大遊泳時代
<大遊泳時代>第59回 アルバムはどうなるか
2005/03/07 16:18
週刊BCN 2005年03月07日vol.1079掲載
松下電器産業 役員 前川洋一郎
私の友人、市川光男氏が「東京に生きる江戸を歩く会」を主宰され、毎月1回、江戸400年の歴史、庭園をたずね親睦を深めて大人気である。この会の人気の秘密は、①会費が3000─4000円で安い、②事前のレジュメが、どこにも載ってない、市川氏の足でかせいだもの、③歩きが主体で、しゃれた昼食が楽しみ、④肩書・老若男女関係なし──というが、最高の魅力は終わった後の市川氏からの写真のプレゼントである。なんと1人1枚のA4サイズで、各人中心の写真に、全体ストーリーがわかるコマが数枚、レイアウトされている。
1枚を見てすべてが思い出せ、シンプルで整理しやすい。これだけの編集をする市川氏のIT能力に脱帽、と同時に羨ましいが──ふっと思うに、こうなると街のDPEはどうなるか、家のアルバムはどうなるか、無用の厚物にならないか。
カラオケでイグノーベル賞をもらった井上大佑氏が、どんどん増えていく歌詞カードに困って、ビニール入りで追加していけるビニ歌詞本を考え出し、実用新案をとられたが、欲張って権利行使しなかったので、その後アルバムやダイアリーにこの形式が使われてきたとも聞く。
これとて家族も多く、幾年月増えるとパンクだ。今、VHS→DVDのサービスも出てきた。携帯・デジタルカメラのSDカード、パソコン・プリンタの編集ソフトが普及するにつれて、紙焼き→SDメモリのニーズが出てくるかも。今さらスキャナなど時間がないが。

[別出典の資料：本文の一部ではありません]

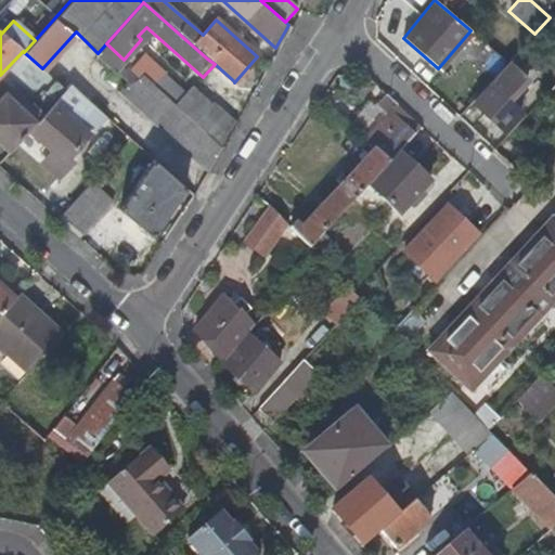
[(118,91),(207,172),(221,147),(160,93),(129,64),(125,68),(119,63),(124,60),(106,43),(98,53),(95,55),(97,55),(114,71),(129,85),(118,91)]
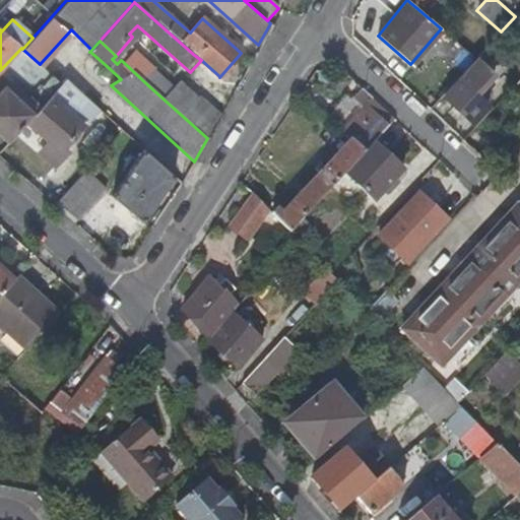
[(501,52),(491,42),(475,59),(443,94),(472,121),(488,105),(478,96),(485,89),(481,86),(494,73),(486,67),(501,52)]
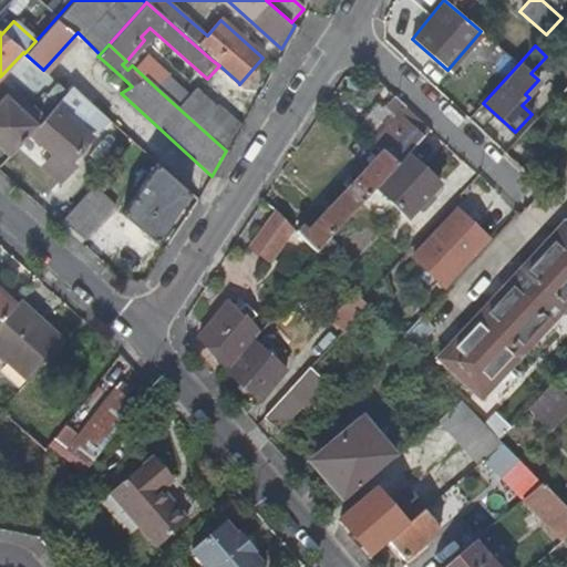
[(34,123),(37,125),(66,91),(55,81),(45,92),(41,89),(21,110),(3,94),(0,98),(0,144),(8,151),(34,123)]
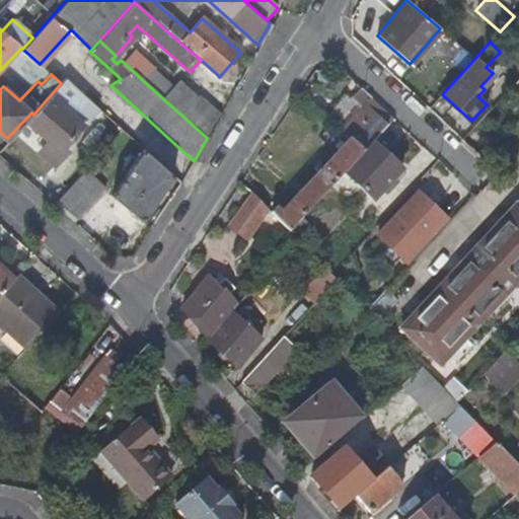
[(159,77),(150,87),(207,138),(219,116),(200,97),(197,99),(177,82),(171,88),(159,77)]
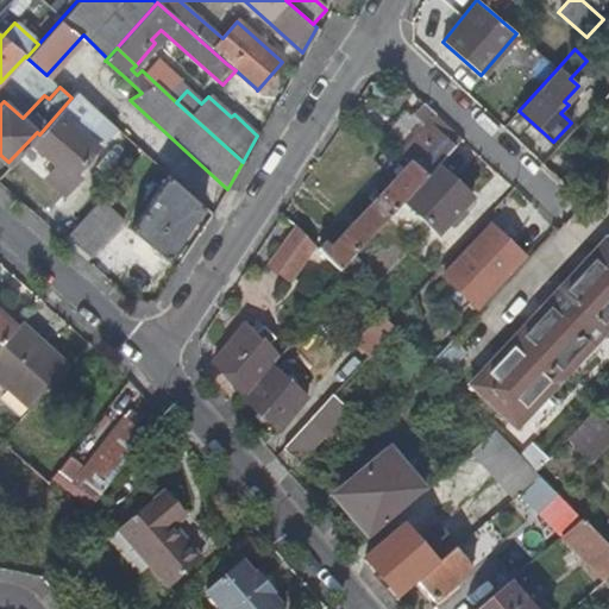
[(86,179),(124,136),(76,93),(71,98),(39,135),(32,140),(66,171),(61,177),(79,194),(89,182),(86,179)]
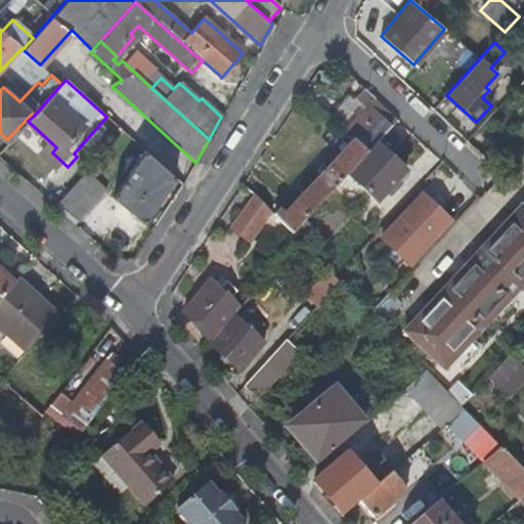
[(273,214),(293,234),(306,220),(347,175),(376,144),(391,129),(398,120),(377,100),(345,133),(354,141),(285,214),(278,209),(273,214)]
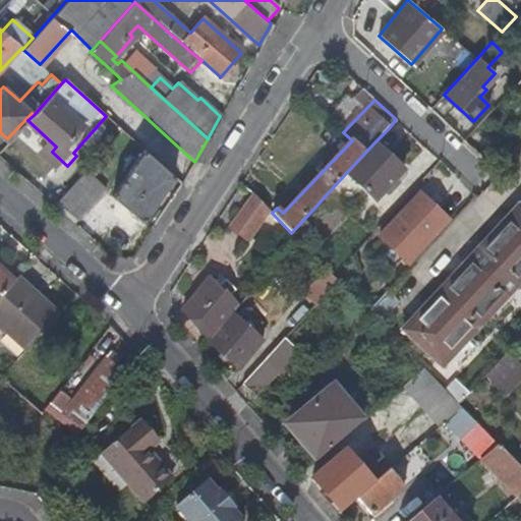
[(402,171),(373,143),(345,174),(373,201),(402,171)]
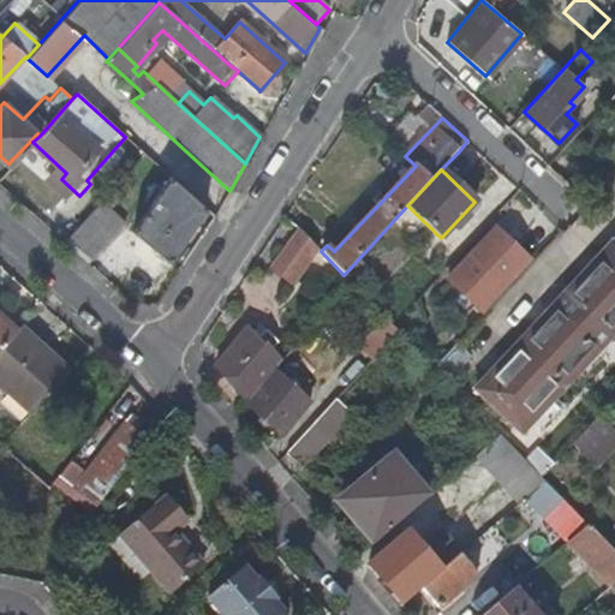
[(168,263),(204,209),(169,177),(132,232),(168,263)]
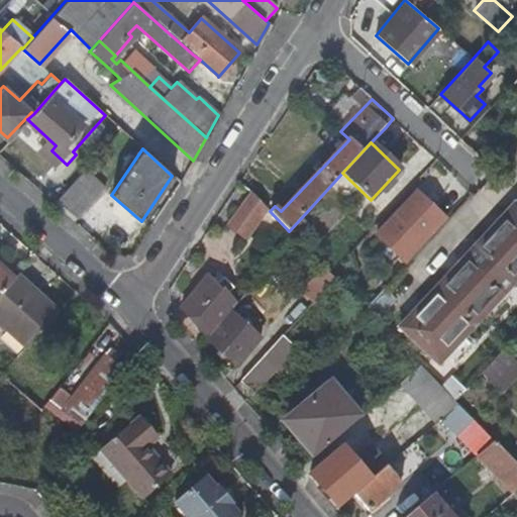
[(105,189),(84,170),(58,199),(78,218),(105,189)]
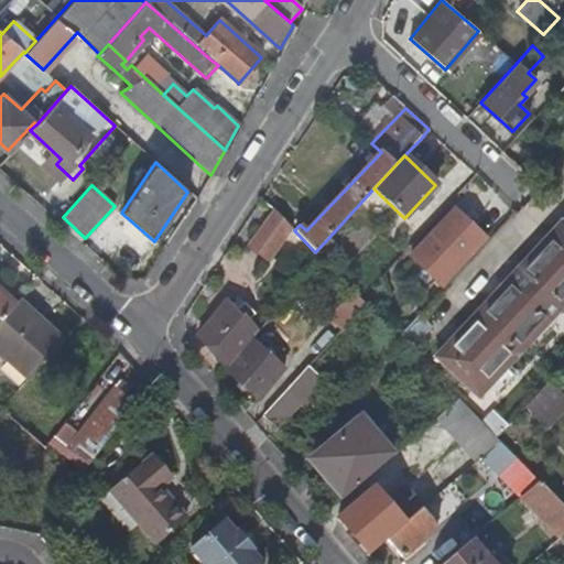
[(268,259),(290,227),(273,209),(249,243),(268,259)]
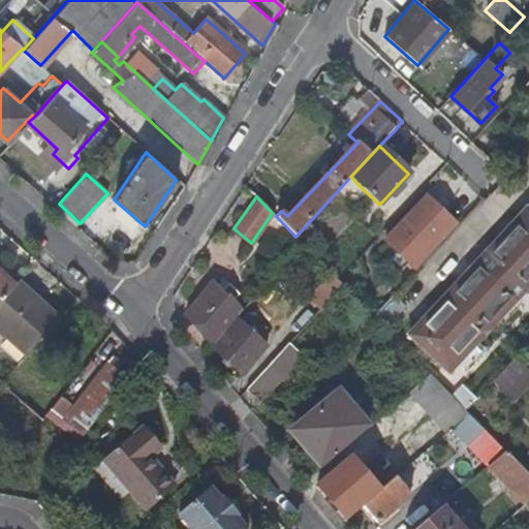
[(413,269),(455,224),(426,197),(384,242),(413,269)]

イノベーションジレンマと言って笑ってられない。家族は生れた時から子供1人ずつのアルバムにしておく。別れた人の写真は早く片付ける。友人から10枚写真をもらったら、チョイスして整理しないと追いつかない。
ねえ、ワトソン君!「デジタルだからといって安心できない。SDカードも整理学を確立しないと!」。「いいこと言いますね。それがソリューションというかCSですね!」。